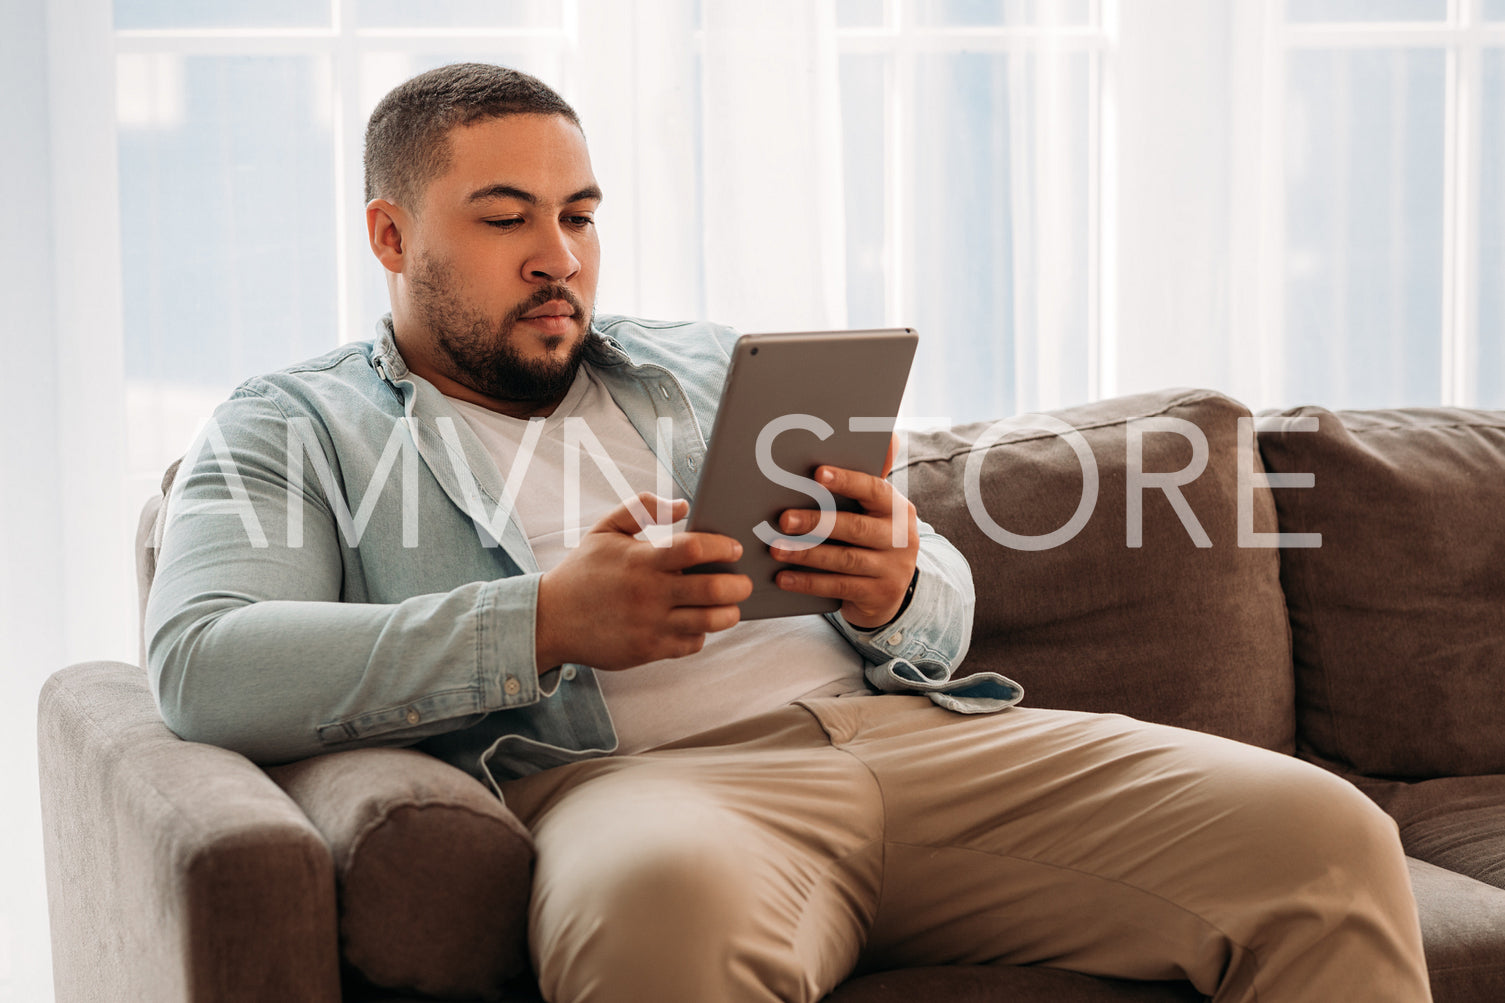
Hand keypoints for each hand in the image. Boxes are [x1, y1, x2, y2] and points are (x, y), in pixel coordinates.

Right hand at [535, 492, 752, 672]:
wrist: (550, 619)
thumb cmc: (582, 571)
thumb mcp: (605, 529)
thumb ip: (642, 506)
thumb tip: (683, 504)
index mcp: (641, 560)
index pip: (695, 549)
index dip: (722, 547)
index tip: (733, 549)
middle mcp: (649, 594)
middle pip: (713, 589)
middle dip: (739, 585)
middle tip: (743, 581)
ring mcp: (650, 625)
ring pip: (709, 622)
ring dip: (729, 613)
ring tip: (731, 604)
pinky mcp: (649, 649)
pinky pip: (691, 644)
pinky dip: (702, 633)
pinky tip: (698, 621)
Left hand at [770, 435, 919, 628]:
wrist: (894, 593)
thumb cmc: (874, 539)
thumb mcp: (876, 512)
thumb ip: (869, 480)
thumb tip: (884, 433)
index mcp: (897, 508)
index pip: (874, 489)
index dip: (847, 481)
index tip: (818, 474)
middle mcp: (901, 538)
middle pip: (855, 528)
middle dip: (816, 522)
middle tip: (783, 519)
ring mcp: (892, 569)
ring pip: (844, 560)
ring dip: (806, 554)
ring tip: (775, 548)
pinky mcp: (879, 595)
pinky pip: (838, 587)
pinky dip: (808, 582)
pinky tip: (784, 577)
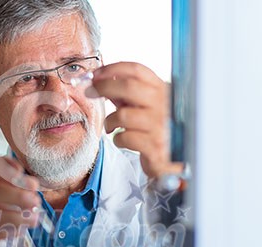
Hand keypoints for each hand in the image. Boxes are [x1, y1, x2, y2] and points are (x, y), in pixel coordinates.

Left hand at [92, 62, 182, 177]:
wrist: (171, 162)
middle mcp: (165, 105)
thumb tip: (100, 80)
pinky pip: (124, 137)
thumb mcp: (144, 107)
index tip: (96, 74)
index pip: (137, 70)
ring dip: (109, 121)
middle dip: (104, 87)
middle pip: (128, 86)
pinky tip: (122, 140)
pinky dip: (117, 139)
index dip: (112, 69)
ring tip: (111, 126)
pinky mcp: (154, 146)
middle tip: (90, 92)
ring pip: (122, 114)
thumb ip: (127, 94)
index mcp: (163, 90)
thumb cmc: (154, 131)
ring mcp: (161, 126)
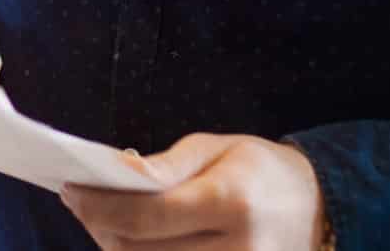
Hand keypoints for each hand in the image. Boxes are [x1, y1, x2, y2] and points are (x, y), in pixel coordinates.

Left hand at [63, 133, 325, 249]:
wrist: (320, 209)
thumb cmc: (259, 169)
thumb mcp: (213, 147)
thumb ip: (163, 166)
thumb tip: (117, 175)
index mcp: (229, 204)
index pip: (146, 216)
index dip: (98, 206)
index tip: (69, 190)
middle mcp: (237, 250)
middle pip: (143, 250)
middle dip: (101, 227)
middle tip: (79, 202)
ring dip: (119, 247)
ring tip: (101, 220)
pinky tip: (132, 238)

__Work order__
Every line of the listing above is to be retyped exactly, but the pictures are to be dropped.

__Result of the task__
Hand keypoints for each hand in the image. Boxes are [x1, y1, x2, y2] and points are (x, y), in pixel coordinates.

Right hand at [535, 492, 752, 672]:
wrist: (550, 619)
thumb cmc: (582, 571)
thumb mcp: (605, 529)
thumb ip: (642, 506)
thumb tip: (683, 504)
index mcp: (641, 560)
index pip: (695, 549)
index dip: (722, 547)
index tip: (733, 549)
middle mcp: (649, 594)
middle pip: (713, 589)
middle dip: (739, 585)
middle tip: (743, 581)
ring mcp: (650, 625)
ring pip: (709, 622)
ring dip: (729, 613)
ring tip: (731, 604)
pinky mcp: (649, 649)
pinky pip: (691, 644)
pinky dip: (702, 633)
pinky tip: (698, 621)
Left hand at [770, 435, 919, 628]:
wrist: (894, 593)
thumb cmc: (874, 539)
thumb mcp: (876, 512)
thumb ip: (869, 480)
thumb tip: (884, 433)
index mcp: (897, 508)
index pip: (874, 489)
index dip: (847, 481)
index tip: (818, 474)
middle mcp: (901, 538)
middle pip: (855, 528)
middle dip: (816, 522)
middle tip: (783, 519)
ring mcp: (892, 569)
ring pip: (844, 560)
ring dip: (806, 554)
ring tip: (775, 548)
pinky mcp: (879, 595)
pinky pip: (838, 587)
pinky dip: (808, 582)
pinky tip: (784, 577)
Hand keypoints for each hand in the image. Boxes are [x1, y1, x2, y2] and points are (x, y), in pixel coordinates.

Left hand at [92, 62, 182, 177]:
wrist: (171, 162)
middle mcp: (165, 105)
thumb tip: (100, 80)
pinky pip: (124, 137)
thumb mcp: (144, 107)
index tip: (96, 74)
index pip: (137, 70)
ring dip: (109, 121)
middle dip: (104, 87)
middle pip: (128, 86)
pinky tip: (122, 140)
pinky dip: (117, 139)
index dip: (112, 69)
ring tip: (111, 126)
pinky mcp: (154, 146)
middle tip: (90, 92)
ring pip: (122, 114)
thumb ip: (127, 94)
index mcp: (163, 90)
thumb cmc: (154, 131)
ring mcp: (161, 126)
Hand keypoints for each hand in the image. Boxes are [x1, y1, x2, y2] and points are (x, y), in pixel coordinates.

Left hand at [63, 133, 325, 249]:
wrist: (320, 209)
thumb cmc: (259, 169)
thumb mcp: (213, 147)
thumb ip: (163, 166)
thumb tip: (117, 175)
index mcp: (229, 204)
index pip: (146, 216)
index dip: (98, 206)
index tip: (69, 190)
middle mcp: (237, 250)
middle pip: (143, 250)
middle dip: (101, 227)
middle tip: (79, 202)
ring dip: (119, 247)
ring tip: (101, 220)
pinky tip: (132, 238)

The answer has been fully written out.